Primary and foreign keys
The primary key must be unique and present for every record. The foreign key in the "many" table matches the primary key in the "one" table, joining the two so that, for example, every order knows which customer it belongs to.
Creating relationships between tables
A relationship links two tables on a common field (the primary key of one and the foreign key of the other). The most common type is one-to-many: one record in the first table relates to many in the second (one customer has many orders; one product appears on many order lines). Creating the relationship lets you:
- pull data from several tables at once in a query, form or report;
- enforce referential integrity (an order cannot reference a customer who does not exist);
- avoid storing the same data repeatedly.
To create it, you join the primary key of the "one" table to the matching foreign key in the "many" table.
Advantages over a flat-file database
A flat-file database holds everything in one table, which repeats data (a customer's full details on every one of their orders). A relational database splits data into linked tables, giving clear advantages:
- Less duplication: each fact is stored once, saving space.
- Fewer inconsistencies: no contradictory copies of the same data.
- Easier, more accurate updating: change data once and it is correct everywhere.
- Better organisation and scalability: data is structured and easy to extend.
Examples in context
Example 1. A school database. A school uses a Pupils table (PupilID primary key) and a Subjects/Results table that stores PupilID as a foreign key. A one-to-many relationship links one pupil to many results. Each pupil's details are stored once but joined to all their results, illustrating tables, keys and relationships.
Example 2. Flat file versus relational. A club first keeps everything in one table, repeating each member's details on every payment, which wastes space and risks inconsistent addresses. Moving to a relational design (a Members table and a Payments table linked by MemberID) stores each member once, so an address change is made in one place, showing the advantages of a relational database.
Try this
Q1. Define the terms "field" and "record" in a database. [2 marks]

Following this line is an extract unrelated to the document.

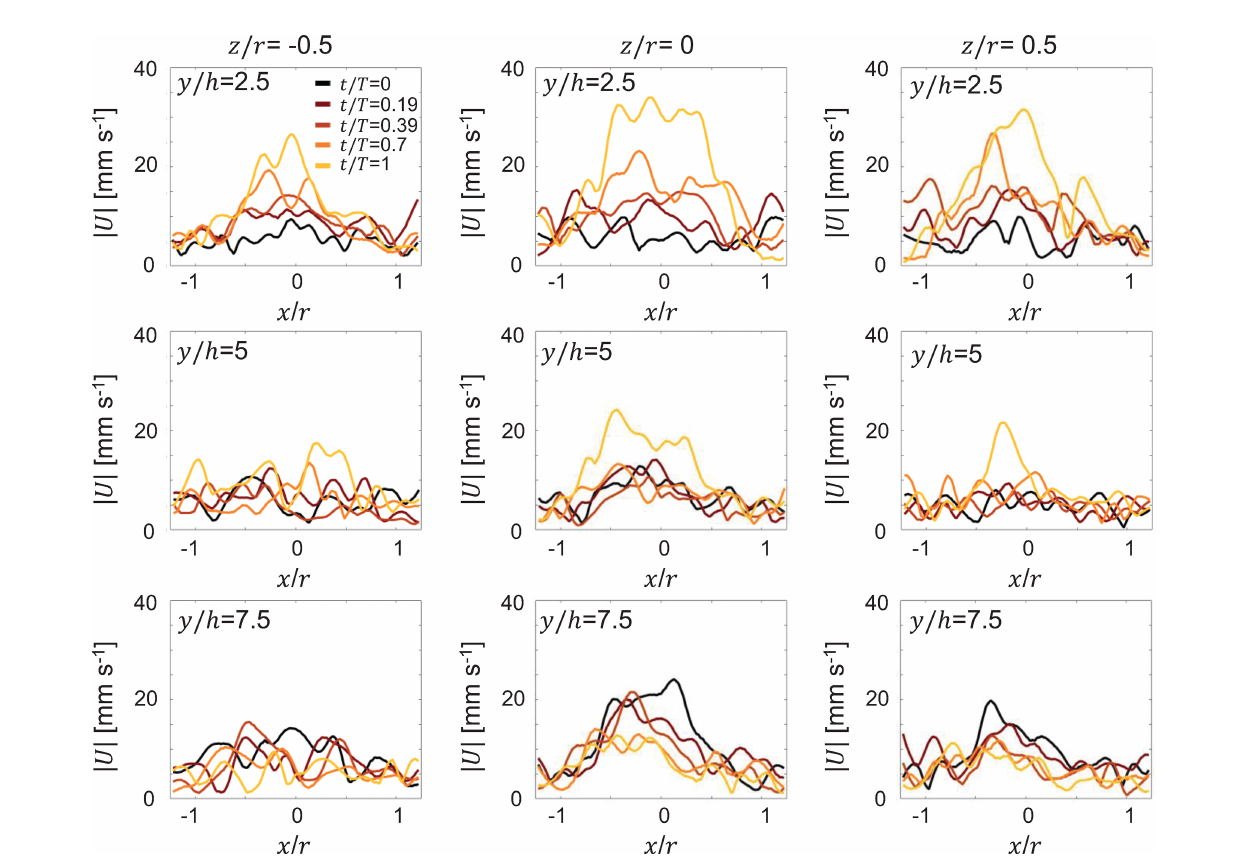
FIGURE 8 | Radial distribution of 3D velocity magnitude (| U |) obtained from 3D PTV measurements on a Cassiopea medusa with no oral arms. Left, middle, and right columns show pro fi les extracted at width-wise locations z / r = -0.5, z / r = 0 and z / r = 0.5, respectively. For each z / r location, velocity pro fi les are shown for 3 height-wise stations y = 2.5 h , y = 5 h and y = 7.5 h . Pro fi les were extracted for the fi rst bell pulsation cycle, during the same non-dimensional times as in Figure 5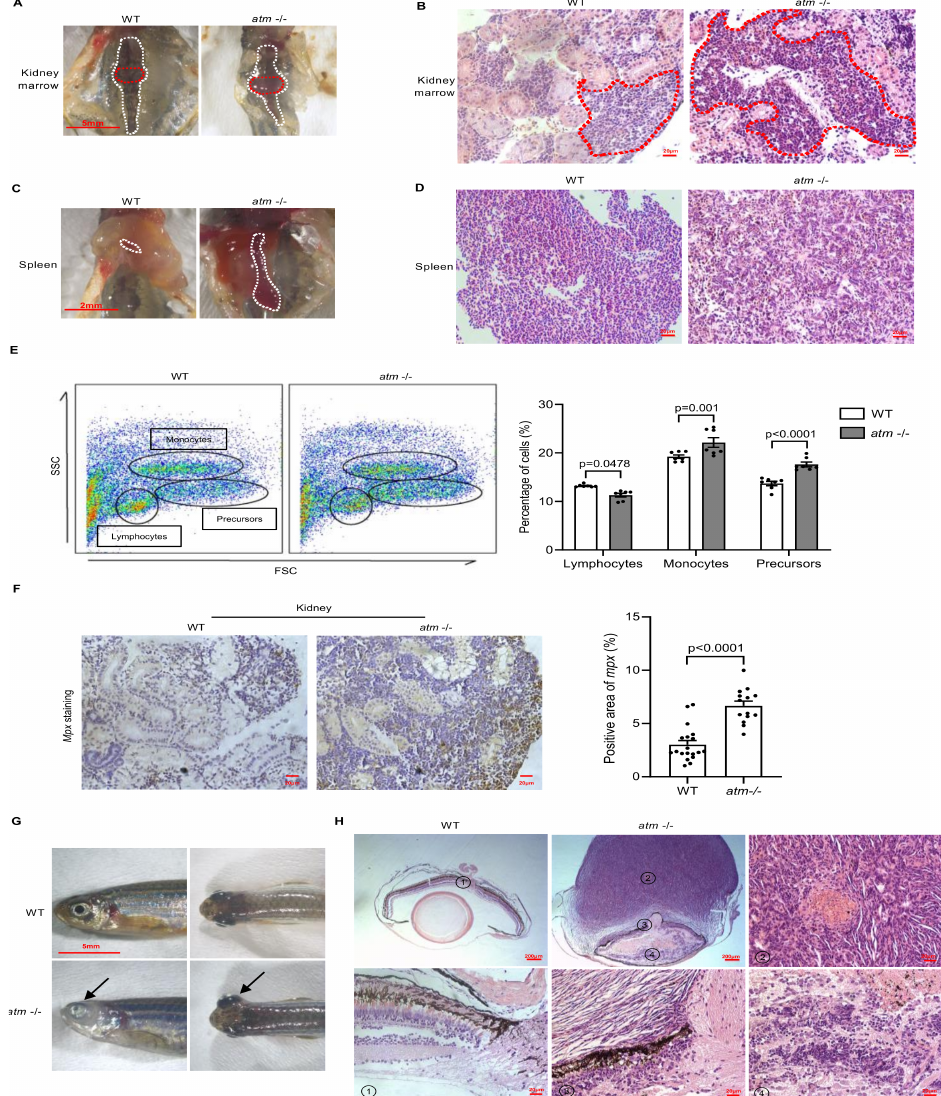
Figure 4. Tumorigenesis in atm − / − zebrafish. ( A ) Kidney marrow anatomy of WT and atm − / − zebrafish. ( B ) HE staining of kidney marrow shown in A. ( C ) Spleen of WT and atm − / − zebrafish. ( D ) HE staining of spleen shown in ( C ). ( E ) Flow cytometry analysis of cells extracted from the kidney of 12-month-old WT and atm − / − zebrafish (left). Quantification of percentage of lymphocytes, monocytes, and precursors (right) (n = 7 for each group). ( F ) Immunochemistry of kidney tumor from atm − / − fish compared to WT kidney (left). Quantification of mpx-positive signals area (right) (n = 19 for WT; n = 14 for atm − / − ). ( G ) Neoplasm in the eyes of atm − / − zebrafish. ( H ) HE staining of neoplasm in the eyes of atm − / − zebrafish compared with the WT eyes. The statistical significance was analyzed using the two-tailed Student’s t-test. Data are shown in means ±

- Cue. A field is a single column, one piece of data (for example Surname); a record is one row, all the fields for one item (for example one customer).

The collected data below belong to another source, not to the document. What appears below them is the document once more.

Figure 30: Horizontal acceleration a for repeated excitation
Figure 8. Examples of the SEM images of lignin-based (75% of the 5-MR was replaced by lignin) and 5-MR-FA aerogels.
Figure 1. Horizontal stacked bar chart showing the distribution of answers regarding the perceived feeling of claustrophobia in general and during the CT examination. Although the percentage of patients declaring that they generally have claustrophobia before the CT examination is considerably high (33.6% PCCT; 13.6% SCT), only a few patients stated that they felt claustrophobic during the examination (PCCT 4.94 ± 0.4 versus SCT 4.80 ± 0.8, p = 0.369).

Q2. Describe the purpose of a foreign key. [2 marks]
- Cue. A foreign key is a field in one table that holds the primary key value of another table (for example a CustomerID stored in an Orders table), creating the relationship between the two so related data can be joined.
Exam-style practice questions
Practice questions written in the style of SQA exam questions on this dot point, with worked answer explainers. The year tag is the paper they imitate, not the source.
SQA Higher style4 marksDescribe the purpose of a primary key and a foreign key in a relational database.Show worked answer →
Worth 4 marks. Describe each key, two marks each.
Primary key (about 2 marks). A field (or combination of fields) that uniquely identifies each record in a table, for example a customer ID. No two records can have the same primary key, which prevents duplicate records and lets each record be found exactly.
Foreign key (about 2 marks). A field in one table that links to the primary key of another table, for example a customer ID stored in an orders table. It creates the relationship between the two tables so that related data (such as a customer and their orders) can be joined.
SQA Higher style4 marksDescribe two advantages of a relational database over a flat-file (single-table) database.Show worked answer →
Worth 4 marks. Describe advantages, two marks each.
Less duplication and inconsistency (about 2 marks). Data is split into linked tables, so information (for example a customer's details) is stored only once rather than repeated on every order. This saves space and avoids inconsistent or contradictory data.
Easier, more accurate updating (about 2 marks). Because data is stored once, a change (such as a new address) is made in one place and is correct everywhere it is used, reducing errors and making the database easier to maintain.